As the academic year ends I am faced with a hiatus of some six weeks before the students I tutor return to school and nearly eleven weeks before I can expect any income from the next round of tutoring. My community college courses won’t start until early February and it will be one to two months before they bear any fruit, depending which courses run. Providing people sign up for them and they actually eventuate. Book sales are a bit of a mixed metaphor. Any Amazon Kindle income takes 40 days to clear the cheque and costs $15 for the service. I expect 30%US taxes will be withheld from the totals soon, too, making it even less lucrative. My other distributors haven’t gotten around to paying anything on sales to date and my Escape Artist pals in Panama are very hard to pin down for payments. They pay but it takes dozens of emails to make it happen. My WriteRighteam earnings come in sporadically and I am owed several hundred dollars from them and of course Adsense is a ‘who knows how much this month’ affair.

These are the very real issues a freelance writer/publisher/lecturer/tutor puts up with for the love of his craft and the ability to write for a living. Christmas is upon us and for many it is a time of not so good cheer as so much pressure seems to be brought to bear to have a good time, to eat and drink to excess and to buy presents galore. On top of that the unneeded extras such as Christmas crackers that are a waste of time and space on the table; I mean, who wears the silly paper hats anyway? Or keeps the rubbish plastic thing inside with the lame joke and what have you. I am so over that as my 13 year old daughter would colloquialise.

Six weeks of five kids at home means they will need airing from time to time and that costs money. You can only walk to the local park so often before even the dog says ’nuff! Going anywhere costs money, either for fuel and parking or train fares and often it is cheaper to drive and pay for parking than pay for seven train tickets. You have to be switched on and only travel on the Sunday Funday discount fare, pick free but fun destinations and take your own food and drink. It requires more thought, more planning and more preparation, in all, more effort and that is something we have been weaned off of in this day and age. Which is all thanks to those who make their money flogging all the effort saving stuff that costs so much. Sadly, too many have bought into the belief you need to spend ‘that much’, it is what things cost today and so on. You need to spend money otherwise you are depriving your kids.

Rubbish! Your kids want your time and your attention far more than a ride on a $2 roundabout or a new plastic made in China toy to add to the hundreds they already have littering their bedroom floor. Not so long ago people knew they were not rich and even not really middle class and they had values and standards and did the best they could with what they had and they had a fun time doing it. It wasn’t always easy but they survived and times got better but then we all fell for the advertising con, that we deserved to live the middle class lifestyle even if we had to go into debt to do it. In fact, we were failures if we didn’t have tons of credit.

# REQUIRED ACTIONS
a - According to the post on a freelancer's holiday finances, how many days does Amazon Kindle income take to clear the cheque?
b - Using the post on a freelancer's holiday finances, explain why the family often chooses to drive and pay for parking rather than take the train.
The lines that come after this text have no connection to it.

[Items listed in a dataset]
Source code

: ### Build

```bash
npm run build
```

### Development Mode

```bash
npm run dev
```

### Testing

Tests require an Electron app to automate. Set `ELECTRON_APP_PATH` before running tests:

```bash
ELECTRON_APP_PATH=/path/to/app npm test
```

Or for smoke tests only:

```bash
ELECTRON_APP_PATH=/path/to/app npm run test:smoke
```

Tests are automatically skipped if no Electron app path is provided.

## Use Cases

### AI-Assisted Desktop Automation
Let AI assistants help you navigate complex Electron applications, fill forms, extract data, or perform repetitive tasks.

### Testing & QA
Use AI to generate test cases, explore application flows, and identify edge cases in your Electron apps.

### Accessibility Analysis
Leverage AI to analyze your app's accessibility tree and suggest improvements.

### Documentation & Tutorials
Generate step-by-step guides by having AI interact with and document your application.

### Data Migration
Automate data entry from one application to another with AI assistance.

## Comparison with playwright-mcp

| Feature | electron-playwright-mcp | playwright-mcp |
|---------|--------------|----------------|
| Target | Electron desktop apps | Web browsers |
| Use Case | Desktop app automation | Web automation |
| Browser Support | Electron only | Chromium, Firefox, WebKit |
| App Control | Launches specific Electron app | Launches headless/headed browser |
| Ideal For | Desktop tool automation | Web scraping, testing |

# RESULTS BY TASK
a - It takes 40 days.

b - Driving and paying for parking is often cheaper than buying seven train tickets.